Task requirements:
Quote exactly and only this range of lines in the data below: the line that holds "ring mcp: (532, 683)" to the line that holds "thumb ip: (458, 698)", both included.

Data records:
==================================================

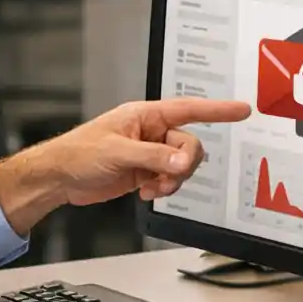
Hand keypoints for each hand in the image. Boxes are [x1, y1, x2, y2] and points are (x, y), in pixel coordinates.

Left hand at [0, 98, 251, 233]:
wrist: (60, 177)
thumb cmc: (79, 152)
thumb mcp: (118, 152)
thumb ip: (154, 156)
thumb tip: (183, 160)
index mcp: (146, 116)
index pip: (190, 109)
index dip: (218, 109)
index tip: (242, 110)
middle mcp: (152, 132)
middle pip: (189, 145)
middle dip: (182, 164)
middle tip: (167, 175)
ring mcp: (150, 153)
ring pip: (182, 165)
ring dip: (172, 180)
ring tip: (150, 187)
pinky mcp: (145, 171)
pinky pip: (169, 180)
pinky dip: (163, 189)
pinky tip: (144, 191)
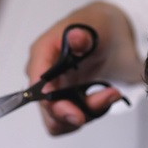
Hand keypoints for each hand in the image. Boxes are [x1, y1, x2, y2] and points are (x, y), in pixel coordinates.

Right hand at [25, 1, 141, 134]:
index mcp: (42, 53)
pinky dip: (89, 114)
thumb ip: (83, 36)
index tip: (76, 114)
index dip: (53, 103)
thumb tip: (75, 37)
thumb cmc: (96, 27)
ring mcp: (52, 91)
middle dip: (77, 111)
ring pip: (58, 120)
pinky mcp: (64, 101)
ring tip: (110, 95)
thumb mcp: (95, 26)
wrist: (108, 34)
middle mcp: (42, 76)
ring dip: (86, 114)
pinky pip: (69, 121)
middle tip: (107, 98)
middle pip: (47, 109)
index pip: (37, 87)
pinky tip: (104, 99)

==================================================

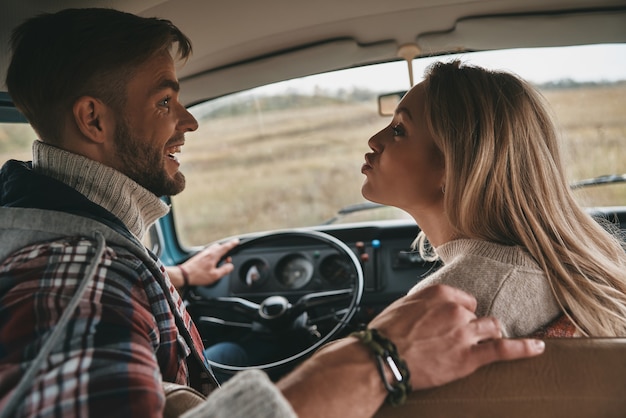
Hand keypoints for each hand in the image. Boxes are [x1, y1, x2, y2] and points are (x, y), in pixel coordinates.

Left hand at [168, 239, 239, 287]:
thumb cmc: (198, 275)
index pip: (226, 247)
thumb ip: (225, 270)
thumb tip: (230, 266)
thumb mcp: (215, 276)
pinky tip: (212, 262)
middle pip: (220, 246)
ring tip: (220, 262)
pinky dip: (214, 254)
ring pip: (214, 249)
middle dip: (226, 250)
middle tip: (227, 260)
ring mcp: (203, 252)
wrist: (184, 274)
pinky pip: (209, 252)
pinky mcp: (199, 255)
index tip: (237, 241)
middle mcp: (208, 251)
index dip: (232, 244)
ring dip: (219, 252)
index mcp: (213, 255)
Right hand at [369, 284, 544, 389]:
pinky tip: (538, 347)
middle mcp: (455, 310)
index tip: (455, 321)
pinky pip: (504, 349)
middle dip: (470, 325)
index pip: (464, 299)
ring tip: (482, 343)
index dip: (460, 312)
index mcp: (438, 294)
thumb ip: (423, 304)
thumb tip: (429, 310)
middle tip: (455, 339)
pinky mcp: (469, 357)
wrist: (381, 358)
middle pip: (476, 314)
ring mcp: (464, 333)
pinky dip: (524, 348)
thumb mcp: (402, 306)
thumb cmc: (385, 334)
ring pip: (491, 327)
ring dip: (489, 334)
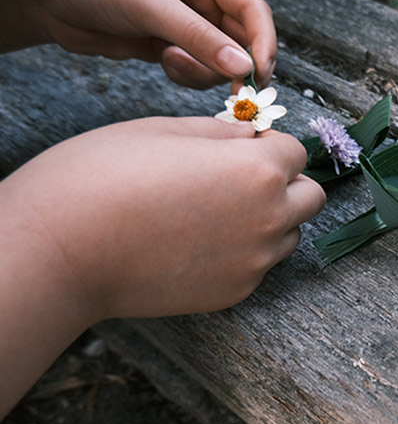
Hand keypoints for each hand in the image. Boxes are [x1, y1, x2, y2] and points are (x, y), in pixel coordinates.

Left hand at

==================================================

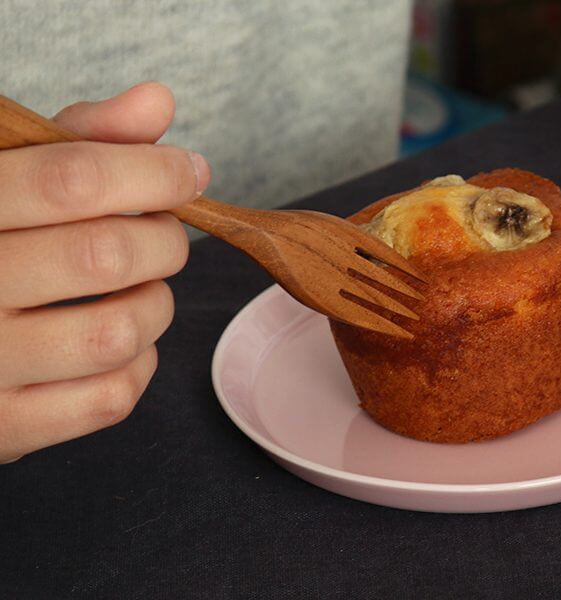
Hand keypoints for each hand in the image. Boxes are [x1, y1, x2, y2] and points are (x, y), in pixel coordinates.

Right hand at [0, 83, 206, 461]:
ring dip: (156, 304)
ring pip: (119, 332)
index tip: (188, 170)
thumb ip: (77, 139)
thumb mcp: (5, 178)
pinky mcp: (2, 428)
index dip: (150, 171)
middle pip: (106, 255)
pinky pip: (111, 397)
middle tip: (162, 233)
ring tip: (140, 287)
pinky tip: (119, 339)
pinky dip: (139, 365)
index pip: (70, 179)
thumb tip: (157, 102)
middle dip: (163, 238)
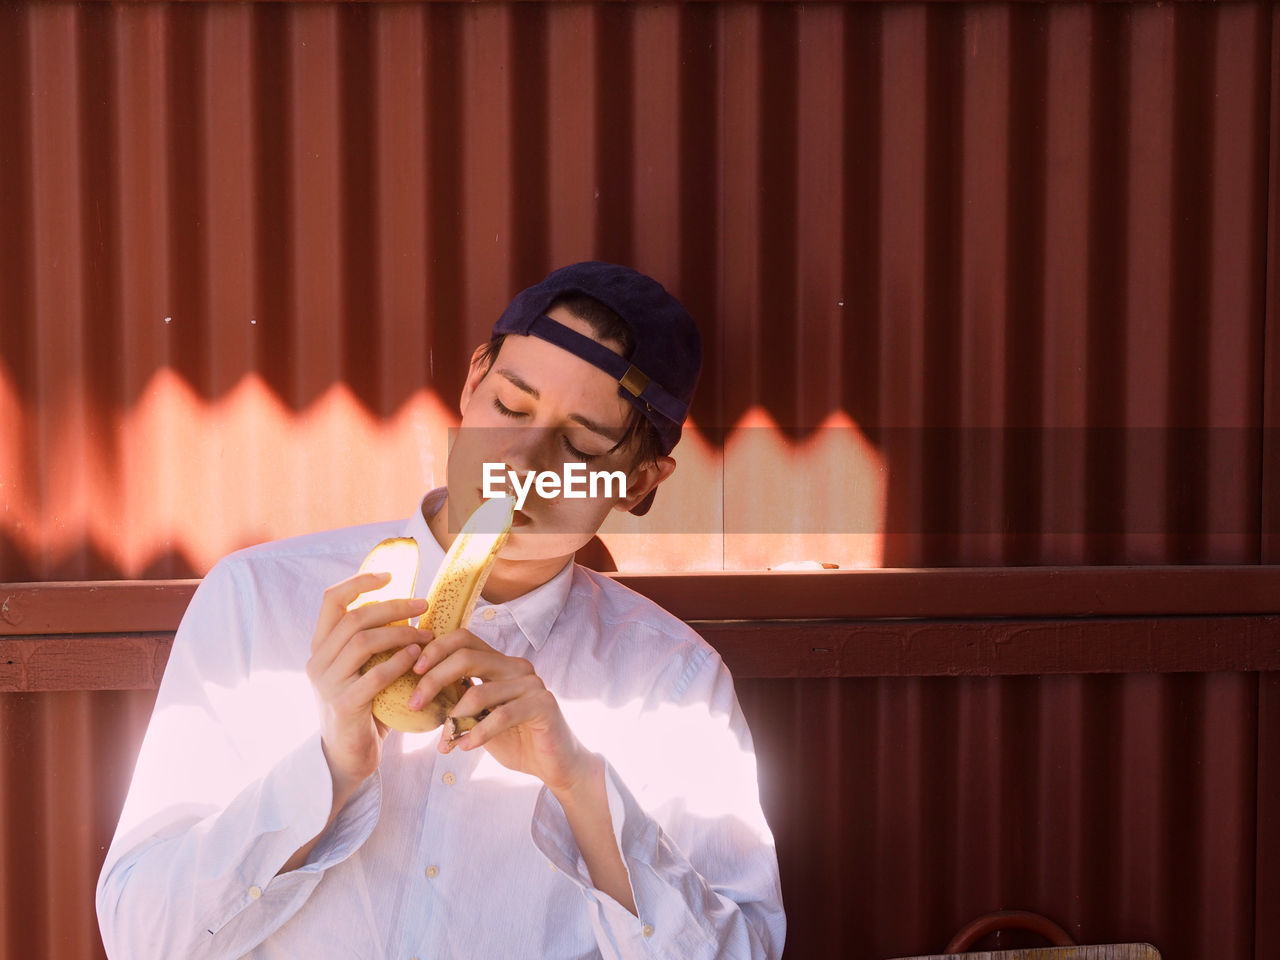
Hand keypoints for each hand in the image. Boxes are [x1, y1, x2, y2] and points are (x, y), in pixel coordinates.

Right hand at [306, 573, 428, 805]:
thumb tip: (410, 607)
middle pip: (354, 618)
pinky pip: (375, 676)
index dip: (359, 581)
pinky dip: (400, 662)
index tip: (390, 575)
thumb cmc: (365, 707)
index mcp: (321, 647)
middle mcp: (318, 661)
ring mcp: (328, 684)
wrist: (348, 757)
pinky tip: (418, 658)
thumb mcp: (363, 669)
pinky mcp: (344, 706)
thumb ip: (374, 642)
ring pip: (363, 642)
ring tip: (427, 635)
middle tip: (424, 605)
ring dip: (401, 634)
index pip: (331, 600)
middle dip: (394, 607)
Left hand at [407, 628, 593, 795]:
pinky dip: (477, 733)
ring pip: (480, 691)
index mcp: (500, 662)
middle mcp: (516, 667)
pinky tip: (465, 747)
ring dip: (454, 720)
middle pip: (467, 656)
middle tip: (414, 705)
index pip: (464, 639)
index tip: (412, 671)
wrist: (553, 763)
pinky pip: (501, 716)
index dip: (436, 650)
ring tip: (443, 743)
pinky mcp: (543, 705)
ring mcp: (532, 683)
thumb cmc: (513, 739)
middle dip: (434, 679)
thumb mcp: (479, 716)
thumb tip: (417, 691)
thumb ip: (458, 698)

==================================================

Answer space:
ring mcp: (532, 683)
thumb cmc: (513, 739)
middle dip: (434, 679)
thumb mcp: (479, 716)
thumb tip: (417, 691)
thumb ip: (458, 698)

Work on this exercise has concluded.